The "growing super soldiers in a lab" trope is so common in superhero storytelling that audiences may simply take it in stride. It does, however, highlight that superheroes are, even in the eyes of their own universe, merely weapons. Even Logan, in the lore of X-Men comics, was once known as "Weapon X." It's up to Logan to protect Laura and transport her and other kids to safety. The implication is that the super-powered kids will not form their own X-Men team once they are safe, but will live in peace, free of persecution. Logan is not using his last ounces of strength to continue the legacy of the X-Men; that ended long ago. No, Logan has signed up to sacrifice himself in order to ensure that X-Men will not continue. The X-Men must end. Superheroes must end. Logan elects to give his life to make sure that happens.
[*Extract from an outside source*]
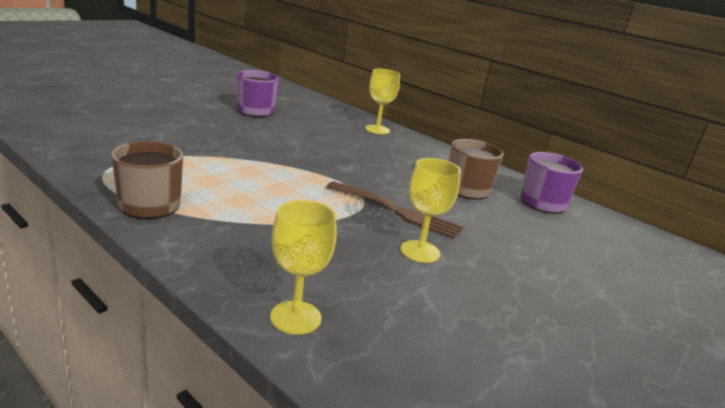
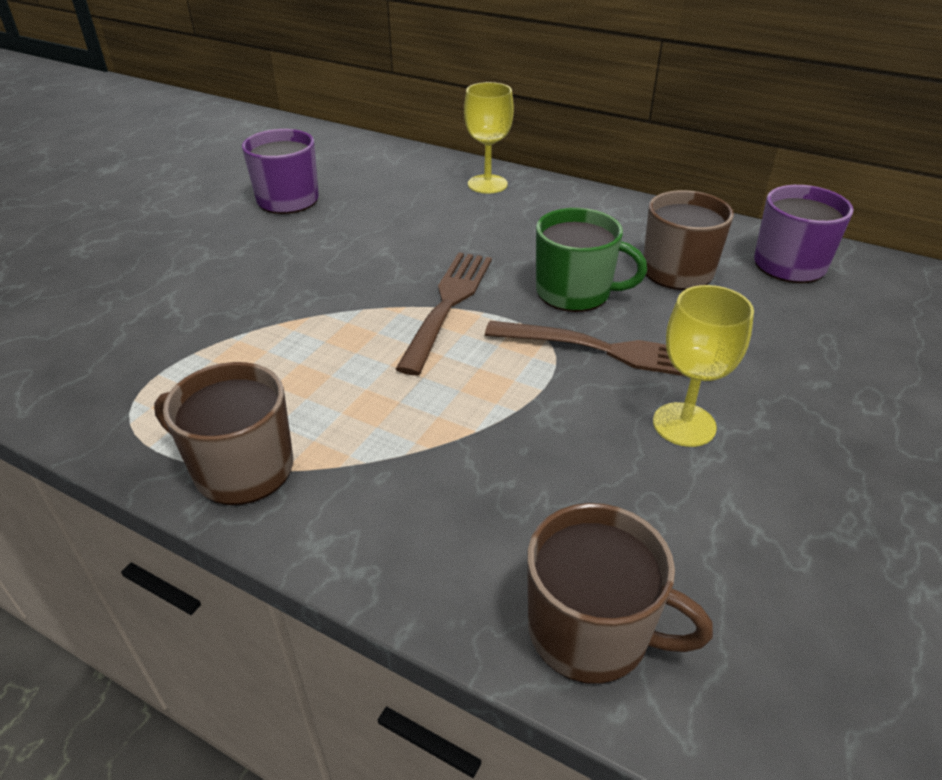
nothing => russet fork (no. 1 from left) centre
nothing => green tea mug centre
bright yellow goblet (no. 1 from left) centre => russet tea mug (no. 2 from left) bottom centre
The children will not become superheroes. They will do the opposite: They will live in peace.
The end of the story
Thanks to the overwhelming success of the Marvel Cinematic Universe, audiences have been trained to accept that superhero characters needn't ever retire. One of the primary raisons d'être of the MCU is its perpetuity. Like with the comic books themselves, writers will continue these stories for as long as possible. As such, the characters will be eternally trapped in their own second acts. They have origin stories, they learn how to be superheroes, they grow in power and estimation, and then they stay there, unable to leave.
After a while, for the superhero, each supervillain must come to resemble the rock of Sisyphus; on a long enough timeline, being a superhero is ultimately a symbol of futility. Because the adventure must continue (since the character is popular and bankable enough to stay in the consciousness forever), they will never be allowed to die. When a superhero can finally meet their end, it's an aberration — and a relief.
Batman was allowed to finally leave the biz at the end of "The Dark Knight Rises." The Eternals, after so many thousands of years of being alive, were granted the gift of anonymity; their story was finally permitted to be over. "Logan" was permitted to look back on his life, see a dark past, and step out with as much dignity as he could muster. Logan died. The X-Men died. Superheroes died. And the world is now a little more peaceful.
Despite what "Logan" said, however, rumors are already abound about the next Wolverine. Logan died, but will still be dragged kicking and screaming back into his second act by the MCU. Wolverine will live on. That immortality is his blessing. It is also his curse.